Bone health in a prospective cohort of postmenopausal women receiving aromatase inhibitors for early breast cancer.
Servitja S., Nogués X., Nogués X., Prieto-Alhambra D., Martínez-García M., Garrigós L., Peña MJ., de Ramon M., Díez-Pérez A., Albanell J., Tusquets I.

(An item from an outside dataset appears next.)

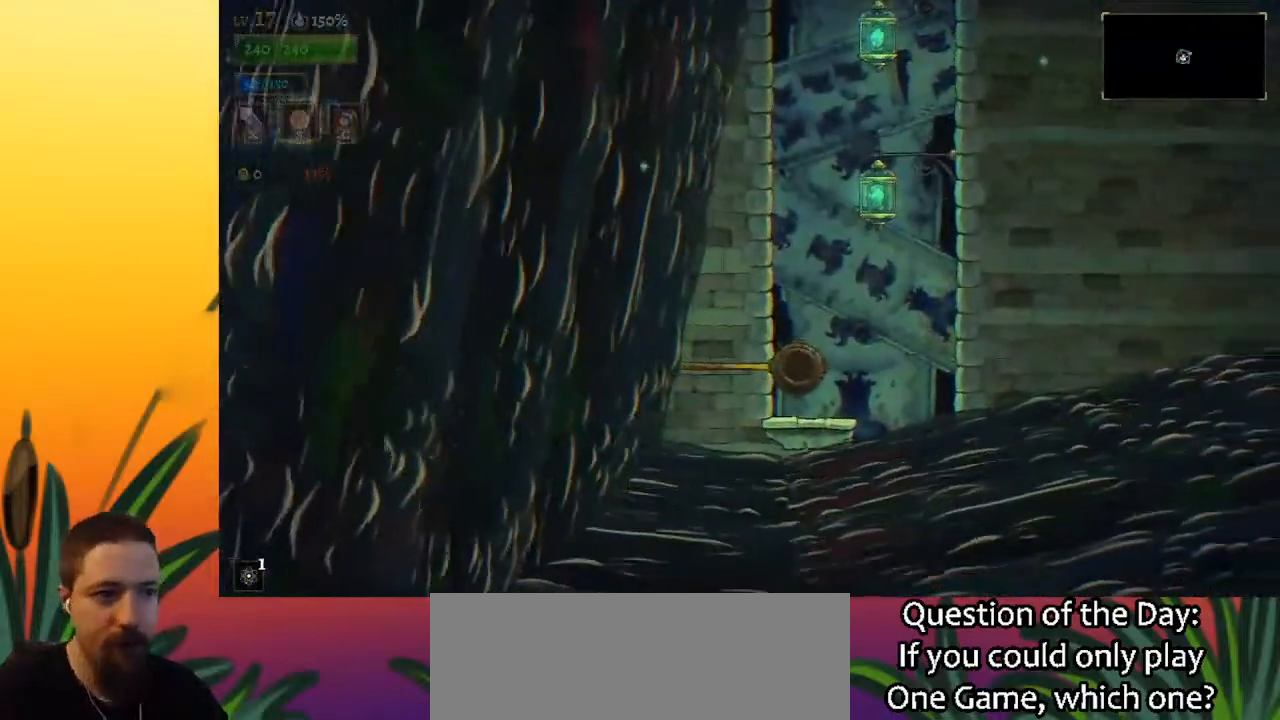
{"keys": ["right", "z"], "events": [[417, "right", "down"], [417, "z", "down"]]}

OBJECTIVE: Baseline bone health in postmenopausal women is poorly characterized in prospective series of early breast cancer (EBC) patients candidates to aromatase inhibitor (AI) therapy. Our objective is to comprehensively evaluate bone health in a prospective clinical cohort of patients recruited prior to adjuvant AI therapy, with the aim of establishing potential AI impact on bone loss and fractures. METHODS: From January 2006 to April 2010, we consecutively included 343 women with EBC who were about to start adjuvant AI therapy. Participants were assessed at baseline (before AI initiation) and at 3 months, with annual assessments thereafter. Bone mineral density (BMD), spine X-ray, bone metabolism (vitamin D [25(OH)D], bone turnover markers [BTM]), arthralgia and quality of life are measured. RESULTS: Mean age was 61.9 years; 197 (57.4%) had been previously treated with tamoxifen; 145 (42.3%) were taking exemestane, 187 (54.5%) letrozole, and 11 (3.2%) anastrozole. Analysis of baseline data shows only 59 women (17.7%) had normal BMD; 200 (60.1%) had osteopenia and 74 (22.2%) had osteoporosis; 39 women (11.4%) had a prevalent fracture, 293 (89.1%) had 25(OH)D insufficiency (<30 ng/ml), and 61 (18.5%) severe deficiency (<10 ng/ml). Low 25(OH)D concentrations were associated with lower BMD and 233 (67.9%) participants had some degree of arthralgia. CONCLUSIONS: Low bone mass, prevalent fractures and vitamin D insufficiency were highly prevalent among candidates to adjuvant AI for EBC. Therefore, it is crucial to assess BMD, prevalent fractures and 25(OH)D concentrations before starting AI therapy and during follow-up.